Listen to experience

I was interested in V. Paul Reynolds’ BDN July 1 OpEd piece, “A tainted process over use of live bait fish” on the increasingly adversarial situation at IF&W. I think it would be interesting to gather factual information on the educational backgrounds of Commissioner Chandler Woodcook and his cronies in the head office and publicly compare them with the credentials of the fisheries biologists. I’ll bet it would soon become apparent that unqualified political appointees should keep their mouths shut and listen to what scientifically trained and experienced field personnel have to say.

Carroll B. Knox


Seat souvenir sale

What an exciting day it was for fans of the old Bangor Auditorium. We were going to be able to purchase a pair of seats as souvenirs from all the numerous games and events we enjoyed in the “Mecca.”

The excitement turned to upsetting when realized that on the Friday of the sale, the seats were sold out as the sale was just beginning.

Conflicting news reports suggested different times of the sale and when they were sold out.

This was all terribly frustrating. Did others experience the same effect? I am sorry I missed out.

Merrilee A. Kirby


Noticeably absent

I am wondering what happened to the comments on the story of Police Chief Mark Hathaway shooting himself? All the comments have been erased. I have never seen this happen before. Noticeably unusual and suspicious. Do you dare tell the story? Blame it on the National Security Agency?

Patrick Quinn


Word play

What a hypocritical world we live in. Paula Deen used the N-word some 30 years ago, and we rush to judgment and strip her of her business. On the other hand, Gov. Paul LaPage makes an extremely vulgar remark referencing the use of Vaseline, and he gets to keep his job. There is something wrong with this picture.

Robert Emery


Correct agenda

If a child thinks he is an adult, and identifies as one, what should we do? Should we give him all the rights of an adult, and accept him as one? Such behavior would be patently absurd. No less so if the child identifies with the opposite sex. Nevertheless, some young transsexuals have been in the news lately, with their families trying to get them accepted as the opposite sex.
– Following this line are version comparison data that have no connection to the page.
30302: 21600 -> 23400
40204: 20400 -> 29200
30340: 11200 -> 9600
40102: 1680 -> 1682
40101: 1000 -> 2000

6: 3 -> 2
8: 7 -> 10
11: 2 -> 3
These parents, although I am sure acting in good faith, are psychologically abusing their child. I can hear the teeth gnashing and cries of bigotry already. Hold on for a moment. Transsexualism is part of a larger gender identity disorder. However, instead of getting their child the help he needs, these families are encouraging him to continue. Obviously, people have become more concerned with advancing their agenda than getting their child help. Meanwhile, the rest of us have to deal with the results of this agenda, with the invasion of politics into (until now) separate sex bathrooms. I am sorry for Nicole Maines and Coy Mathis if they feel exiled for having to use the staff bathroom. But I feel more sorry for all the females who will be forced to share their restroom with a biological male. Their feelings don’t matter if they are against the politically correct agenda.

Elsa Tiemann


Rethink BAT system

Last Thursday I attended a town meeting regarding a proposed move of the BAT Bus hub. This is a crucial issue for many community members. I was very happy to see the council chamber packed with so many caring community members, many of whom spoke at the meeting. I would like to reiterate some of the good points I heard and add a few of my own.
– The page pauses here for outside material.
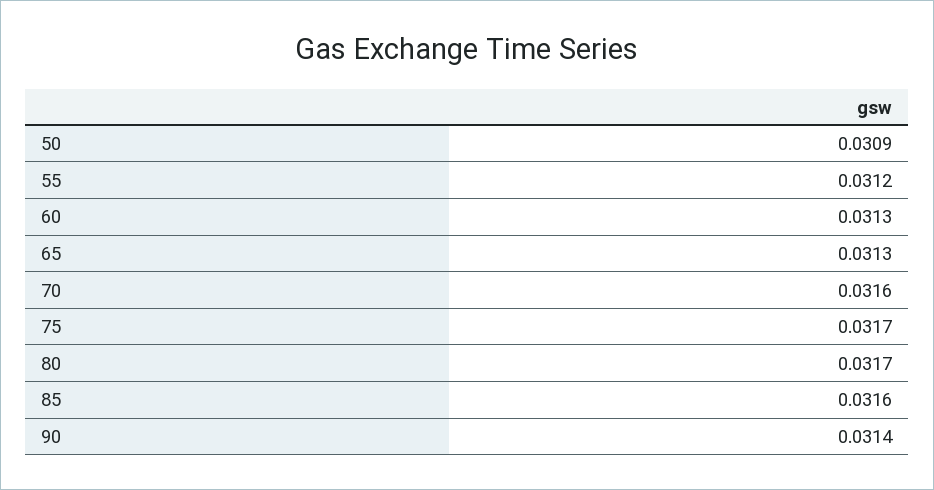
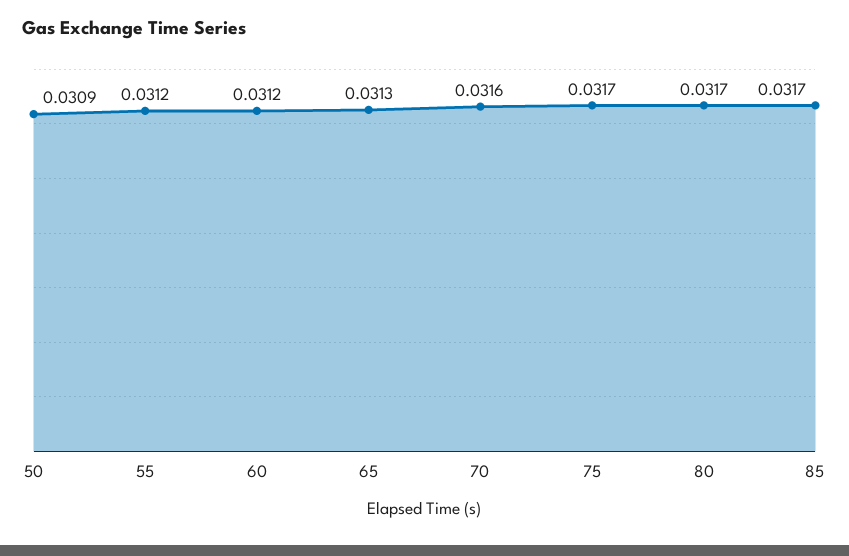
60: 0.0313 -> 0.0312
85: 0.0316 -> 0.0317
90: 0.0314 -> none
First, from an efficiency standpoint, it makes sense that a transfer station be central to the area served by the transit system. Importantly this helps minimize extraneous transfers and also reduces the amount of fuel required to keep the system operational. Similarly, it makes economic sense to keep the hub in its current location. Given the current financial situation of the city, I don’t see why we should spend more of our budget to build new infrastructure. Moreover I fear that moving the bus hub will decrease ridership and hence the financial sustainability of the BAT system. My biggest concern though is our community members; at the meeting, many riders from college professors, to young professionals to the elderly, stressed the importance of keeping the bus hub in its current location.

The BAT system has grown over the years and perhaps it is time to rethink the transfer station. I believe renovating the current location can address the infrastructural issues at a lower cost than relocation and at the same time ensure that the BAT is accessible for those who use it most.